Harberger taxes are a proposed solution to the assessment problem and are frequently mentioned on online forums. These taxes may suffer the same problems currently facing mobile home parks.
I agree the Harberger tax does not make sense for general use on property or land taxes.
I do think a Harberger tax would make sense if we want to at some point talk about applying a more general wealth tax to the ultra-wealthy -- say, some kind of progressive wealth tax on the amount of any personal net worth above $100M (threshhold to be indexed to some reasonable inflation metric, perhaps the GDP deflator).
Once you plausibly might have a fortune that large, you'd be responsible for providing an accounting of your assets and their worth, with the usual Harberger incentives to get the value right. Typically this would _not_ include direct ownership of stuff like a start-up's HQ, because that's inside of a corporate entity, and we're only talking about _personal_ fortunes, not a modification to corporate taxes.
So somebody could come along and make an offer to buy up some multi-centi-millionaire's _equity stake_ in a startup they'd invested in, but that seems fair enough. Either they've made a successful exit, or they bump up their valuation, and either way it's great press for the start-up in question.
A startup _founder_ who isn't previously wealthy would not need to start filing for the tax until they plausibly are worth >$100M. You might perhaps have some concern about investors forcing a sale, turning a founder into a mere executive employee rather than owner / director... They may be "asset rich but cash poor". I'm skeptical this would be a serious problem, though. It's well-known that folks who manage to get that rich find it fairly easy to borrow against their equity at low rates, and there are mechanisms like Second Market to sell off claims on small slices of equity even before IPO, if you need to generate cash to cover the taxes on an appropriate valuation. If making such sales erodes founder control over the longer term, well.... good! The whole point here is to prevent control over the economy (which is often embodied in large equity stakes in important companies) from being permanently concentrated in a small number of hands.

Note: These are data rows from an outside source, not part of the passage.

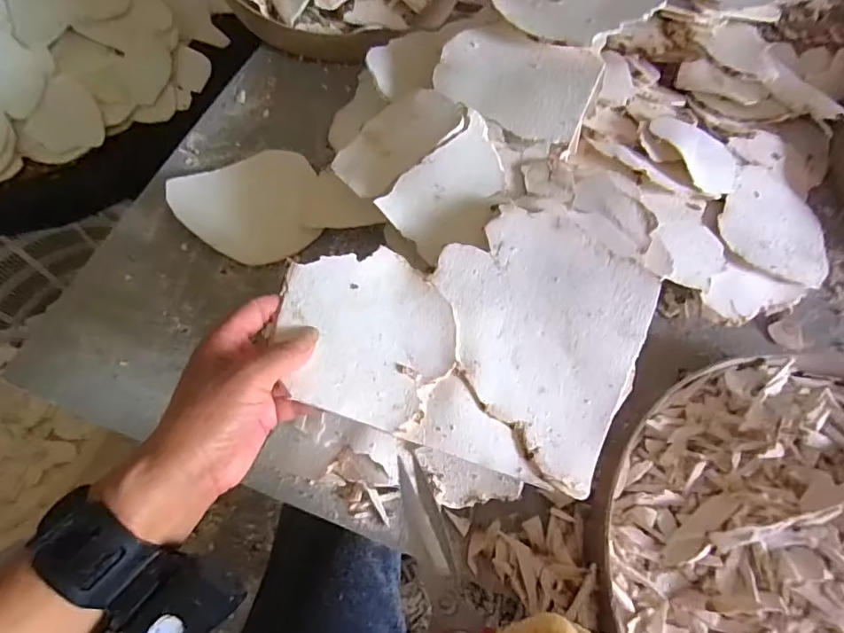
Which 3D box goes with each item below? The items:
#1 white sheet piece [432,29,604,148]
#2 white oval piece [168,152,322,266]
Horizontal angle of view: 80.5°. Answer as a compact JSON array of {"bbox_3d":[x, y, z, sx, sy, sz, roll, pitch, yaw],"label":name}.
[{"bbox_3d":[0.081,-0.213,0.449,0.138,0.011,0.107,20,69,10],"label":"white sheet piece"},{"bbox_3d":[-0.157,-0.103,0.477,0.130,0.008,0.114,-27,77,-23],"label":"white oval piece"}]

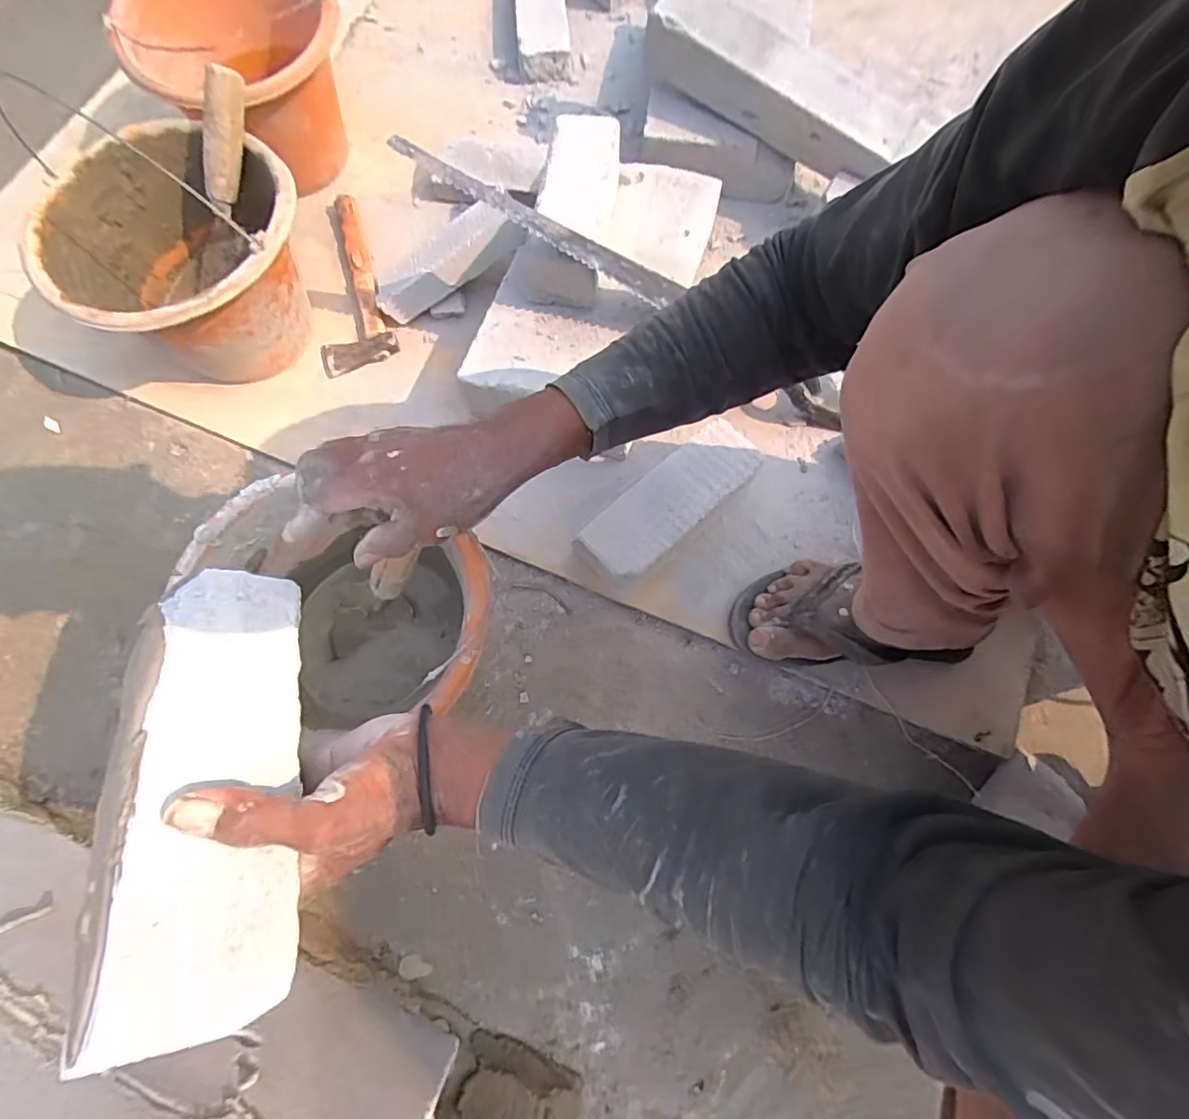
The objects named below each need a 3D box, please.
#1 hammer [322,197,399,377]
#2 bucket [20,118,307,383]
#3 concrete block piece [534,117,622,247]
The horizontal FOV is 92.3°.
[{"bbox_3d":[-0.325,-0.359,0.728,0.090,0.025,0.255,-19,73,-4],"label":"hammer"},{"bbox_3d":[-0.424,-0.314,0.638,0.229,0.175,0.243,0,73,0],"label":"bucket"},{"bbox_3d":[-0.013,-0.423,0.627,0.077,0.029,0.138,9,74,2],"label":"concrete block piece"}]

It's an interesting idea, especially with the trend of companies staying private longer and not IPOing. Stocks seem mobile enough and not tied directly to some other asset.
There's a problem of knowing who has $100m in assets to begin with--that is, who has to report--but I suppose that's either easily solved through a gut check. I doubt that many people are at the margins. You either have $100m, or you don't. Alternatively, a blanket policy could be anyone can buy all your assets for $100m unless you report your assets at over $100m.
I agree the Harberger tax does not make sense for general use on property or land taxes.
I do think a Harberger tax would make sense if we want to at some point talk about applying a more general wealth tax to the ultra-wealthy -- say, some kind of progressive wealth tax on the amount of any personal net worth above $100M (threshhold to be indexed to some reasonable inflation metric, perhaps the GDP deflator).
Once you plausibly might have a fortune that large, you'd be responsible for providing an accounting of your assets and their worth, with the usual Harberger incentives to get the value right. Typically this would _not_ include direct ownership of stuff like a start-up's HQ, because that's inside of a corporate entity, and we're only talking about _personal_ fortunes, not a modification to corporate taxes.
So somebody could come along and make an offer to buy up some multi-centi-millionaire's _equity stake_ in a startup they'd invested in, but that seems fair enough. Either they've made a successful exit, or they bump up their valuation, and either way it's great press for the start-up in question.
A startup _founder_ who isn't previously wealthy would not need to start filing for the tax until they plausibly are worth >$100M. You might perhaps have some concern about investors forcing a sale, turning a founder into a mere executive employee rather than owner / director... They may be "asset rich but cash poor". I'm skeptical this would be a serious problem, though. It's well-known that folks who manage to get that rich find it fairly easy to borrow against their equity at low rates, and there are mechanisms like Second Market to sell off claims on small slices of equity even before IPO, if you need to generate cash to cover the taxes on an appropriate valuation. If making such sales erodes founder control over the longer term, well.... good! The whole point here is to prevent control over the economy (which is often embodied in large equity stakes in important companies) from being permanently concentrated in a small number of hands.
It's an interesting idea, especially with the trend of companies staying private longer and not IPOing. Stocks seem mobile enough and not tied directly to some other asset.
Unless, you are in the strange predicament of OpenAI where it could be argued Elon effectively held up OpenAI, but this is OpenAI's own doing and mess (https://www.astralcodexten.com/p/openai-nonprofit-buyout-much-more?r=4rhmcp&utm_campaign=post&utm_medium=web&showWelcomeOnShare=false) .
There's a problem of knowing who has $100m in assets to begin with--that is, who has to report--but I suppose that's either easily solved through a gut check. I doubt that many people are at the margins. You either have $100m, or you don't. Alternatively, a blanket policy could be anyone can buy all your assets for $100m unless you report your assets at over $100m.